Christine continues to hold a position on the Investment Advisor Advisory Committee where she liaises with Senior Leadership of BMO Private Wealth to discuss issues that are most pertinent to clients and how we can continue to shape our firm to be the most desirable place for the top teams in Canada to work as well as provide the most value to clients.  Obviously our Quarterly meetings cannot be in person in TO, but we can still have a bit of fun.  Our last 5 hour virtual meeting finished off with a wine tasting. Then a group of us advisors stayed online for another 2 hours to discuss best practises. If we aren’t always learning then what are we doing!
Christine continues to be a key member of the BMO Women’s Advisory Team. A group of top women at our firm in areas of wealth management and planning, commercial banking and private banking that share a common goal of the best experience for the clients’ needs. 
Spencer has been invited to be part of the newly formed sports and entertainment group.  With his comprehensive sports background, starting at a young age, he played in the US college league as well his expience with  going through the drafting makes him the perfect candidate. BMO is now the exclusive group to work with the NHL coaches and assistant coaches association.  There are unique challenges related to managing wealth for professional athletes, including short work time and long retirement time and cross border banking and investment needs.  Next time you are speaking with Spencer, give him a virtual high five and know that while he is providing you advice – he may just be providing your favourite Canuck with advise as well. Click here for an article on the reality of professional athletes with respect to financial planning. 

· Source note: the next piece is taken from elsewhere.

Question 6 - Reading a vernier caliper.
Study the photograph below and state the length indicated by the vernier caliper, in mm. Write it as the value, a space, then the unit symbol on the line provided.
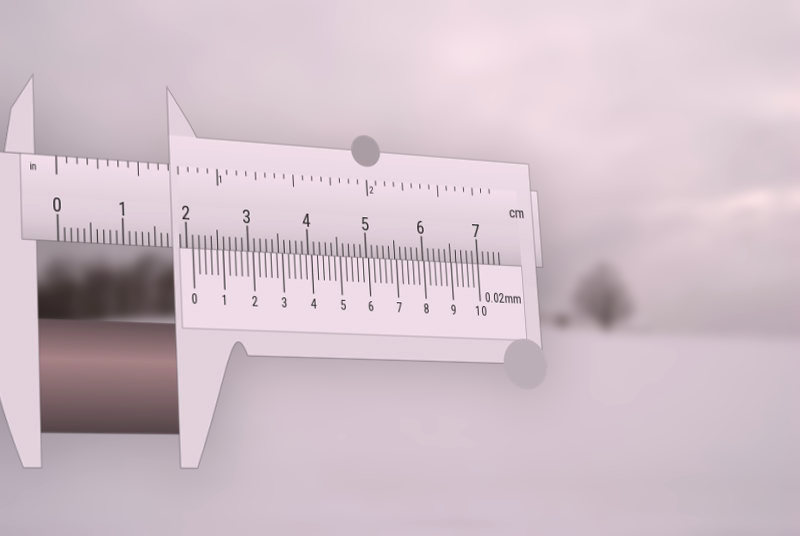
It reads 21.0 mm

Christine is going back to school!  Harvard! Little known fact is that when Christine was in junior high school she made the decision to do a B.Com, followed by a Law Degree and an MBA. She wanted to attend Osgood Hall for Law and Harvard for MBA but as she attended a couple of Law Courses at UBC while doing her B.Com, she realized that there is *a lot* of reading.  And, she would have to be someone’s associate for a very long time; that crushed the Law dream and she was also receiving lucrative job offers in Finance, so her Harvard dream was abandoned. 
Fast forward almost 30 years and Christine is now fulfilling her goal of a Harvard education. She is taking the ManageMentor programme at Harvard.  It’s a transformative leadership programme that draws from the subject matter expertise of prominent thought leaders – including Harvard and Harvard Business School faculty, as well as authors and experts from Harvard Business Review and industry.  She has already started the first program and is looking to employ strategies in our practise designed to continue to deliver the high level service that define us.